**WHAT YOU HAVE TO DO**
From the entries below, copy every line where the string "Escolher" appears.

**SOURCE DATA**
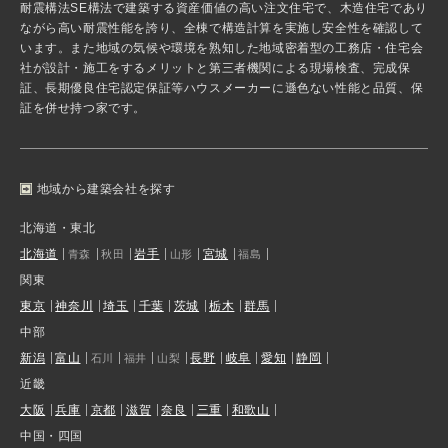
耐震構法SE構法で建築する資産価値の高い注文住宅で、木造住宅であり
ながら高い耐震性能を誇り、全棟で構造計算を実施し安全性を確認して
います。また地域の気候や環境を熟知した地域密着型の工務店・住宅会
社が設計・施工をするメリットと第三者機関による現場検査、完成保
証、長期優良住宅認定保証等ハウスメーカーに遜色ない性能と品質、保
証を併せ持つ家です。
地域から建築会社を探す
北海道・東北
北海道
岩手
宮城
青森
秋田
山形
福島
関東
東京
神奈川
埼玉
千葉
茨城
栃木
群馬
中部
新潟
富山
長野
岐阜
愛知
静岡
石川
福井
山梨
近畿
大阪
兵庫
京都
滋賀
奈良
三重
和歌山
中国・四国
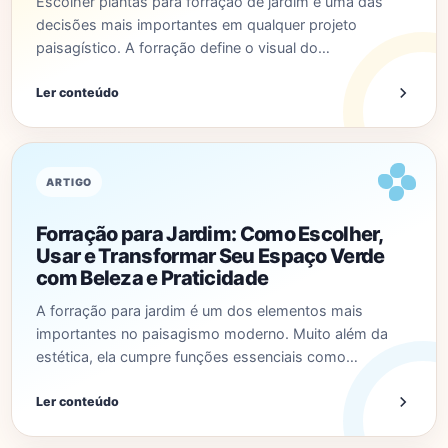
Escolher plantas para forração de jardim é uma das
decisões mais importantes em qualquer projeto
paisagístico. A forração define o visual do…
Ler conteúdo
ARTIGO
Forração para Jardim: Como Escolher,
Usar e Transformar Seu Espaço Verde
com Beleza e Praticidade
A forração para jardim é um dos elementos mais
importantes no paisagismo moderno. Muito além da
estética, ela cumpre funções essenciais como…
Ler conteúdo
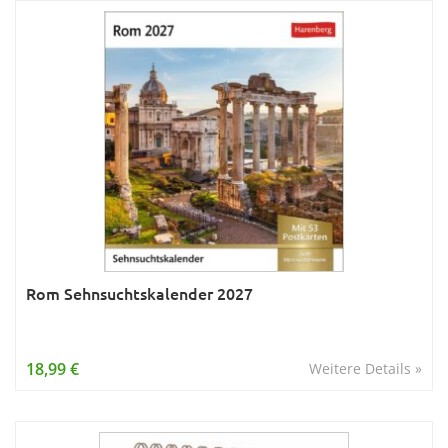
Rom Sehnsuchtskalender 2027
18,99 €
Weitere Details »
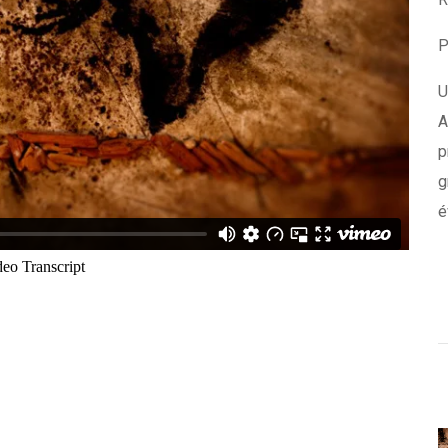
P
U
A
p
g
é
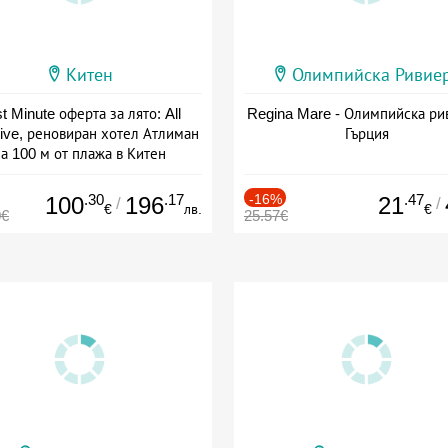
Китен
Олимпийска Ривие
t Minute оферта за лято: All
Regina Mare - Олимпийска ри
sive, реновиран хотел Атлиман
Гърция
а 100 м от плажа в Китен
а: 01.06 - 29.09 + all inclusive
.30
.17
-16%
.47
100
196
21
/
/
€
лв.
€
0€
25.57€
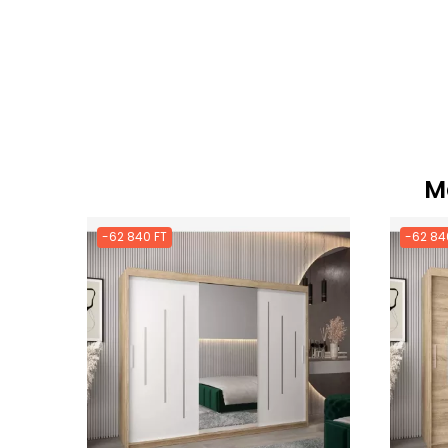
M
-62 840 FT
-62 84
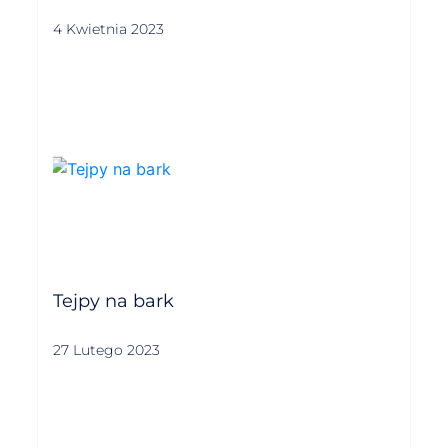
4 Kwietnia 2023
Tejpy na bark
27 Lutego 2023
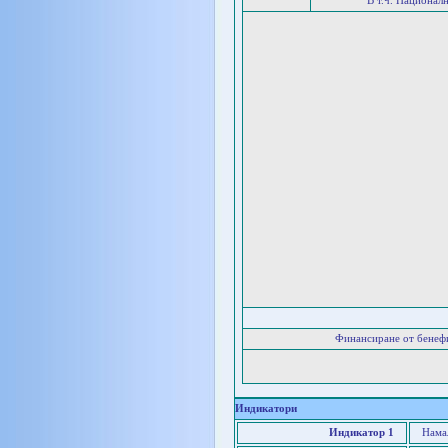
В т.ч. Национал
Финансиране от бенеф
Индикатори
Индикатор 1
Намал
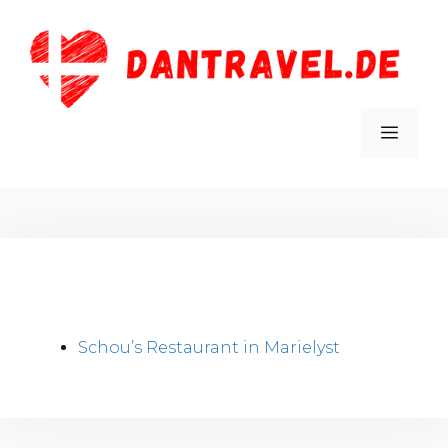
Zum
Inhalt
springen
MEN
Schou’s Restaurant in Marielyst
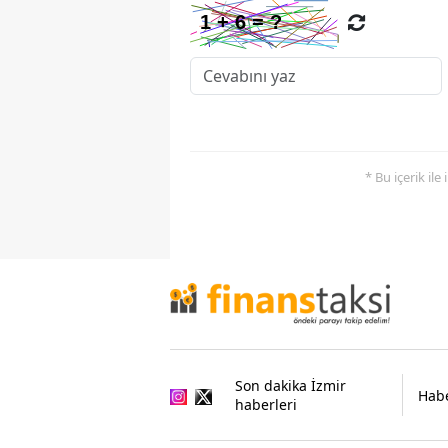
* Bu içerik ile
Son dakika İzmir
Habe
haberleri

**ANSWER BOX**
Escolher plantas para forração de jardim é uma das
Forração para Jardim: Como Escolher,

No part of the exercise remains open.